Miami Judge Teaches Troubled Parents How to Interact With Tots

A Miami judge has developed a program to help neglected kids learn to trust.

ByABC News via logo
May 30, 2007, 12:51 PM

May 30, 2007 — -- In the time it takes you to watch "Good Morning America" -- just two hours -- 10 children will have been removed from their homes because their parents cannot care for them properly. And every day in the United States, 129 children are removed from their homes and placed in foster care.

It is shocking statistics like these that made Cindy Lederman, a family court judge in Miami, determined to do something. Lederman came up with a program that, she says, makes for better parents, safer children and stronger families.

"I see children come in because they've been abused by their parents," Lederman said. "I watch the children grow up. The children have their own babies, and they do to their babies just what their parents did to them, and the cycle never ends."

After decades of witnessing this vicious cycle, Lederman decided to put her law books aside and instead turn to the science of early brain development. In doing this, she learned that babies and young children who are raised by abusive or negligent parents experience extreme stress and even acute depression.

One experiment, the still-face experiment, illustrates the effect neglect can have on a baby. In the experiment, a mother interacts normally with her baby, who smiles, gestures and babbles in response. Then the mother turns away. When she turns back to face the child, she presents a totally still face, showing no emotion and refusing to interact.
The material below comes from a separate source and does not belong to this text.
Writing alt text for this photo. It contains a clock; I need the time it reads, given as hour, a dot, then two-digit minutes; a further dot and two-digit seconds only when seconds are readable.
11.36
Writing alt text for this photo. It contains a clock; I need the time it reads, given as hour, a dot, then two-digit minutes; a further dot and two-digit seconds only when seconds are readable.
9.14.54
The baby senses very quickly that something's not right. To get her mother to respond, the baby will smile, gesture, even screech. In just two minutes, the baby is in total distress, writhing, crying and turning away in anguish.
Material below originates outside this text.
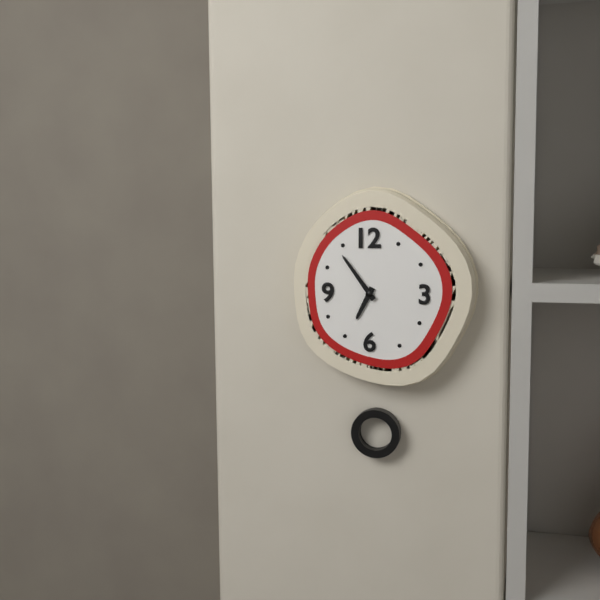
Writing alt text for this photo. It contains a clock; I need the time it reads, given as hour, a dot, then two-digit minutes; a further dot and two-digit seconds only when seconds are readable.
6.54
"One of the things children learn in the first year of life, particularly the second half of the first year of life, is to form an important relationship with at least one person, maybe more than one person," said Joy Osofsky, a professor and psychiatrist who worked side by side with Lederman in designing an intervention program to help families in distress. "For children who have been taken out of their homes because they have been abused or neglected and put in one or more placements, they don't learn that, and so what you see is a growing inability to trust people."